EPISODIC EROSION FORCED BY FIRE AND CLIMATE IN THE WESTERN UNITED STATES


MEYER, Grant A.1, PIERCE, Jennifer L.2, NEW, Jennifer1 and FRECHETTE, Jedediah1, (1)Earth and Planetary Sciences, Univ of New Mexico, Northrop Hall, Albuquerque, NM 87131, (2)Department of Geosciences, Boise State University, 1910 University Drive, Boise, ID 83725-1535, gmeyer@unm.edu

Many studies have documented extreme transient increases in erosion rates following severe forest fires in mountain regions. Most often, erosion results from dramatic increases in surface runoff generation and soil erodibility, combined with smooth overland flow paths. With intense but not necessarily extreme rainfall, widespread runoff leads to rill and gully incision, sediment bulking and debris-flow transport. Postfire erosion also stems from loss of root strength leading to large colluvial failures and other mass movements such as dry ravel, depending on the climatic and geomorphic setting. Postfire mass failures in central Idaho yielded up to 44,000 Mg km-2 from small basins, equivalent to several thousand years of sediment yield at low rates measured over a few decades in unburned Idaho watersheds (Kirchner et al. 2001).

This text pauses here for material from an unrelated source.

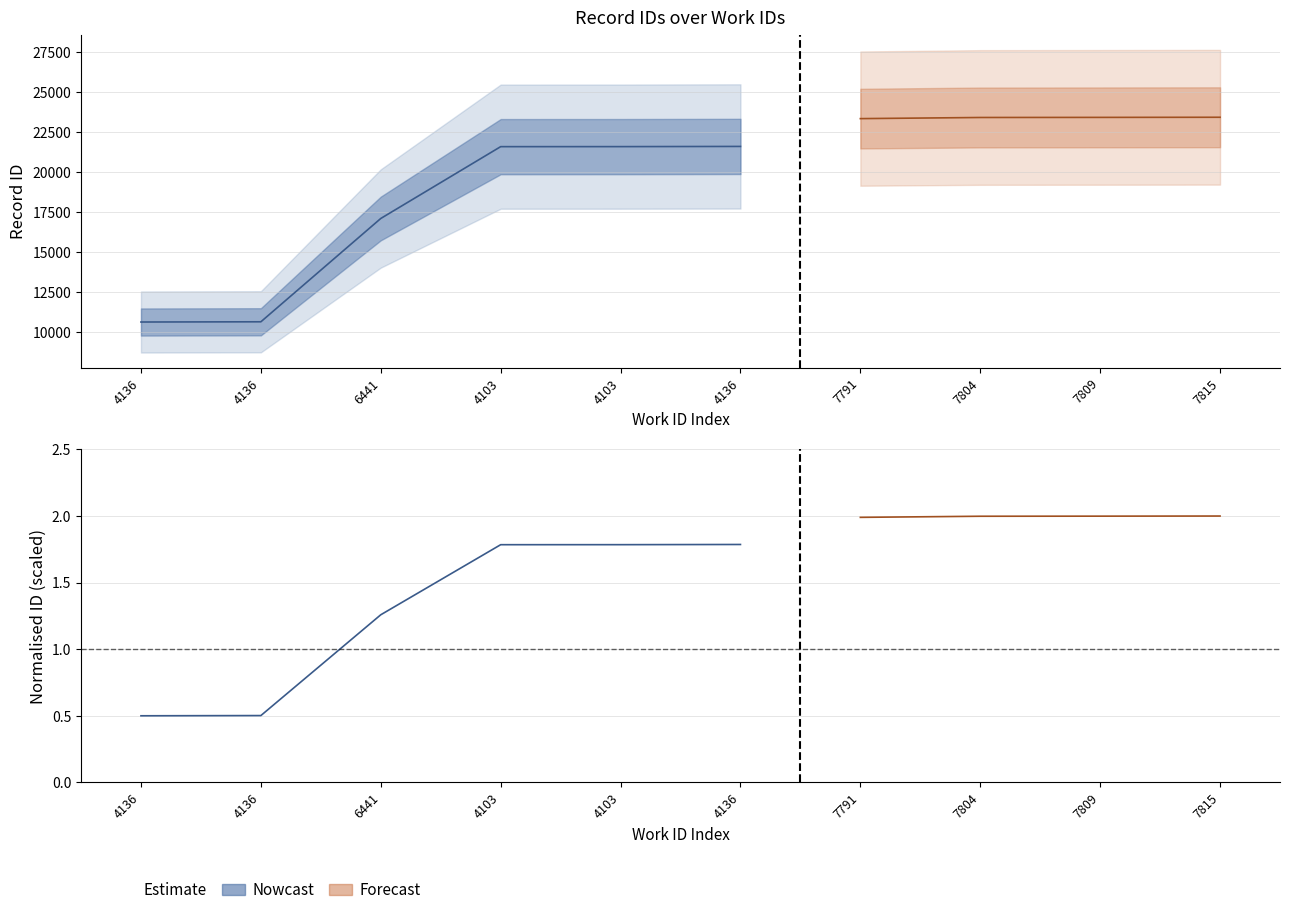

True or false: id_lower and id_upper intersect in this chart.

False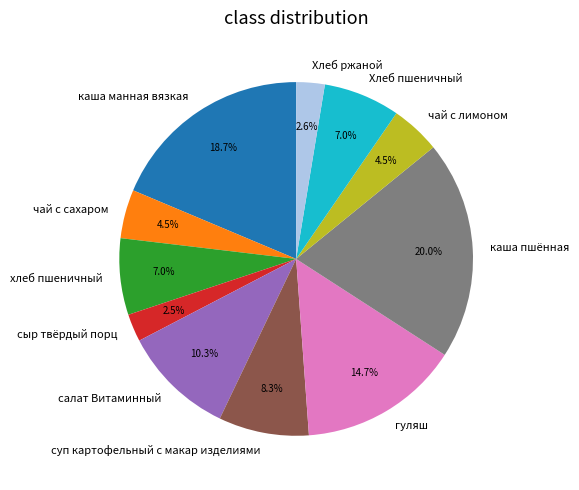

What is the ratio of the value at хлеб пшеничный to the value at сыр твёрдый порц?

2.8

Erosion driven by storm events is often modeled as a stochastic process, but drought and fire are not random; like storms, they are often strongly clustered in time. Despite contrasts in climate, forest types, and characteristic fire regimes, severe multidecadal droughts during the Medieval period 1050-650 cal yr BP (Cook et al. 2004) produced large fire-related debris flows in subalpine Yellowstone, drier ponderosa-mixed conifer forests in central Idaho, and mixed-conifer forests in the monsoonal climate of the Sacramento Mountains, New Mexico. In central Idaho, fire-related debris flow deposits from this episode make up ~25% of the sampled fan deposit thickness over the last 4000 yr. In all of these areas, very rapid fan aggradation ~5500-4000 cal yr BP implies the highest slope erosion rates following the Pleistocene-Holocene transition - but not entirely due to fire. A number of proxy records worldwide indicate severe droughts and rapid environmental change within the 5-4 ka period. By conservative estimate, fire-induced deposits make up ~30% of late-Holocene fan alluvium in Yellowstone, where extremely steep and erodible unvegetated volcaniclastic bedrock also contributes, and ~50% in central Idaho, where fire is key to mobilizing grussy colluvium. An unanswered question is whether long-term, quasi-permanent changes in fire regime (linked to climate change) also alter overall denudation rates (e.g., via debris-flow bedrock erosion), in addition to episodic short-term increases in stripping of weathered material.